Records supplied Block Start
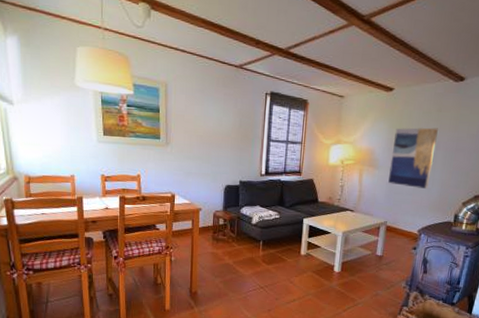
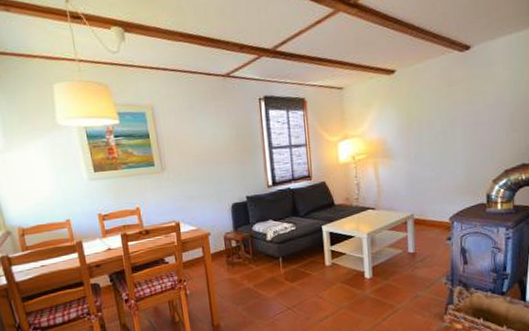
wall art: present [388,127,438,189] -> none [405,104,452,173]

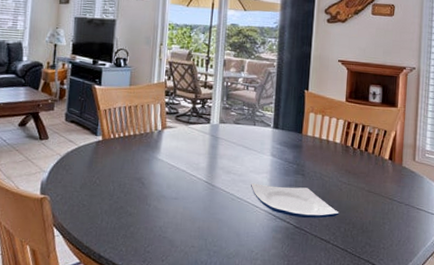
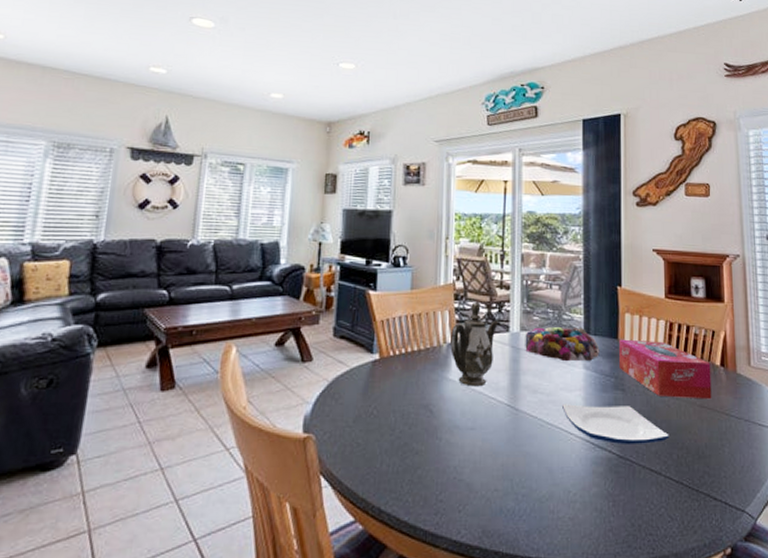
teapot: none [160,98,201,166] -> present [450,303,498,387]
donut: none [222,121,286,150] -> present [525,326,600,362]
tissue box: none [301,133,380,186] -> present [619,339,712,400]

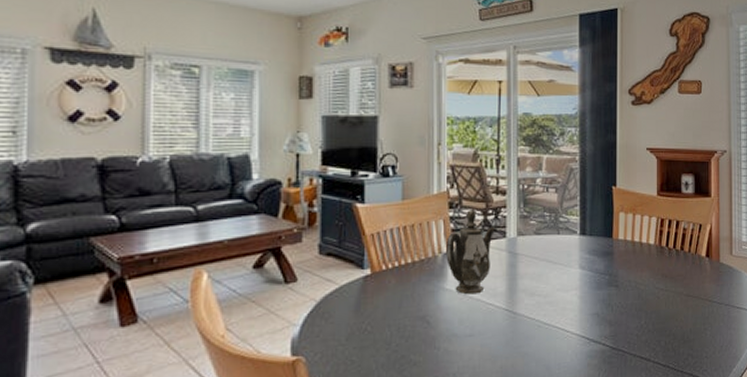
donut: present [525,326,600,362] -> none [522,228,595,263]
plate: present [562,404,669,444] -> none [559,301,658,337]
tissue box: present [619,339,712,400] -> none [614,237,697,290]

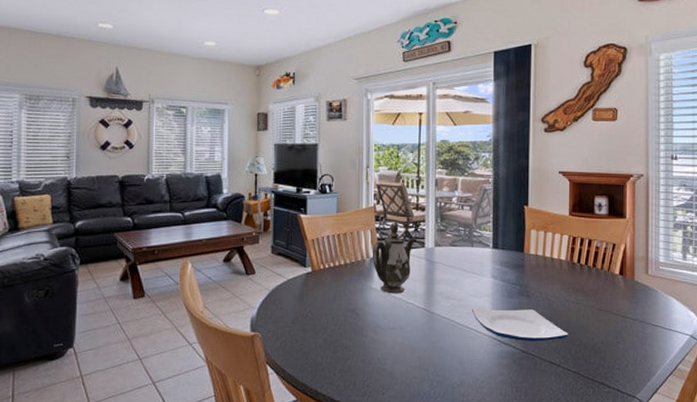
plate: none [559,301,658,337] -> present [472,308,569,341]

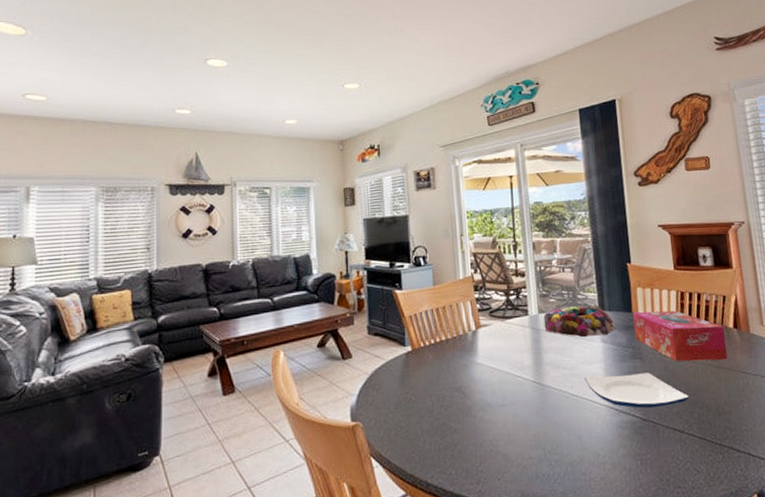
teapot: present [373,223,415,294] -> none [474,291,517,368]
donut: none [439,242,507,272] -> present [543,304,616,338]
tissue box: none [525,252,610,304] -> present [633,310,728,361]

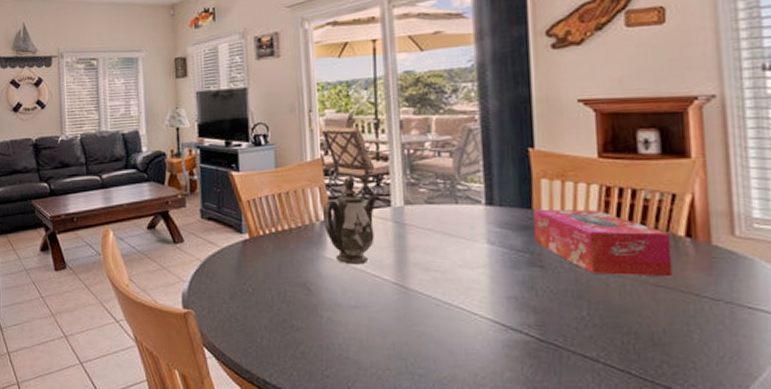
teapot: none [474,291,517,368] -> present [323,177,377,265]
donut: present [543,304,616,338] -> none [410,197,508,237]
plate: present [585,373,689,408] -> none [462,282,609,327]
Records supplied Block End
Problem to work on: Every record above, copied exactly and without a single picture, makes up the answer.

Worked solution:
wall art: present [388,127,438,189] -> none [405,104,452,173]

teapot: none [160,98,201,166] -> present [450,303,498,387]
donut: none [222,121,286,150] -> present [525,326,600,362]
tissue box: none [301,133,380,186] -> present [619,339,712,400]

donut: present [525,326,600,362] -> none [522,228,595,263]
plate: present [562,404,669,444] -> none [559,301,658,337]
tissue box: present [619,339,712,400] -> none [614,237,697,290]

plate: none [559,301,658,337] -> present [472,308,569,341]

teapot: present [373,223,415,294] -> none [474,291,517,368]
donut: none [439,242,507,272] -> present [543,304,616,338]
tissue box: none [525,252,610,304] -> present [633,310,728,361]

teapot: none [474,291,517,368] -> present [323,177,377,265]
donut: present [543,304,616,338] -> none [410,197,508,237]
plate: present [585,373,689,408] -> none [462,282,609,327]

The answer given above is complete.